June 11, 2010
Both the S&P 500 Index (SPX) and its tracking ETF the S&P Deposit Receipts (NYSE: SPY) are now in BUY territory according to a long term indicator.
Three weeks ago the stock market had the first in a series of huge single-day rallies. On Wednesday May 26, the up volume vs. down volume on the NYSE was 20 to 1.
Subscribers know that we watch for these unusually strong days (better than 9 to 1) and call them breadth explosion days. Two such days in a two month period tend to be followed by substantial gains in the following months.
Historically these signals have been rare, in some cases they have been 10 or more years apart. Over the past several years that has not been the case, with signals occurring more frequently. But according to our records, they have all been followed by substantial gains.

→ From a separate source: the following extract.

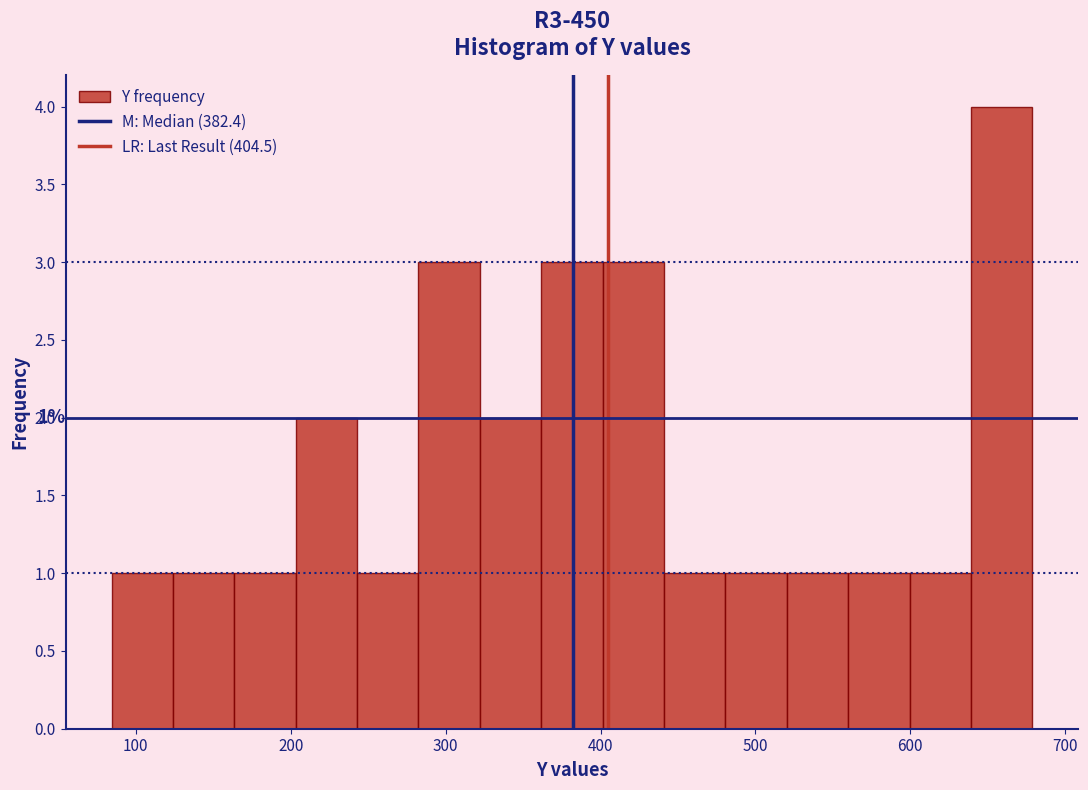

Around what value on the x-axis is the tallest bar? Give the approximate position of its centre, as read against the axis.

660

Last week there was a second breadth explosion day. On Thursday June 3, the rally was on up vs. down volume of 36 to 1. A huge advance. This fulfilled the technical requirement for a buy signal according to this indicator. Advances are not always immediate, but within six months to a year, stock indexes have generally been 14% higher or more.

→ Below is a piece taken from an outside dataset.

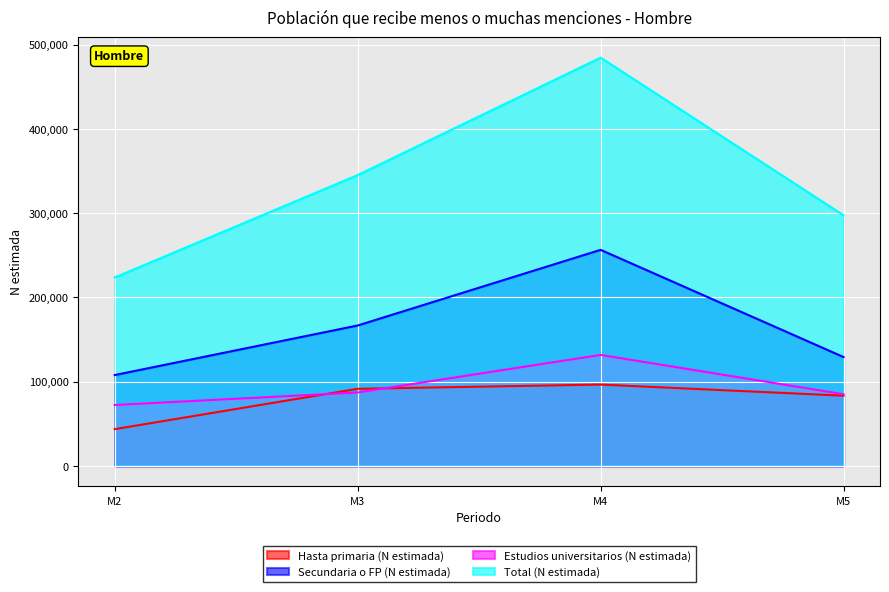

Which series has the largest range (max minus min)?

Total (N estimada)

Now we have had the third such breadth explosion day, with up volume exceeding down volume on the NYSE by 44 to 1.
All three of these rallies have occurred on volume so far above the required 9 to 1 ratio we are left with little to add except that, buy this one indicator; we are at the beginning of a substantial advance and possibly a new bull market.
Disclosure: The Fibtimer.com (www.fibtimer.com) ETF Timing Strategy has a position in the S&P 500 SPDRs.